[Collected data]
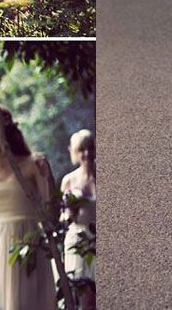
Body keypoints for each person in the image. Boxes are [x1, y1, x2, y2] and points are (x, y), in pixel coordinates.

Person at [0, 106, 57, 310]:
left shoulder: (32, 164)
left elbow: (49, 209)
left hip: (29, 237)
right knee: (5, 301)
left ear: (8, 134)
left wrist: (48, 176)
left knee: (31, 299)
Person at [59, 130, 96, 309]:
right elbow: (63, 216)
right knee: (86, 299)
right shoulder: (69, 180)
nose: (86, 153)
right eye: (81, 149)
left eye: (90, 148)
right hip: (79, 242)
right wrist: (70, 212)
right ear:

→ **Exercise objective**
Lines from the one containing "left wrist: (48, 176)" through the last line of the records, restated word for word: that is the whole response.

→ **Answer area**
left wrist: (48, 176)
left knee: (31, 299)
Person at [59, 130, 96, 309]:
right elbow: (63, 216)
right knee: (86, 299)
right shoulder: (69, 180)
nose: (86, 153)
right eye: (81, 149)
left eye: (90, 148)
right hip: (79, 242)
right wrist: (70, 212)
right ear:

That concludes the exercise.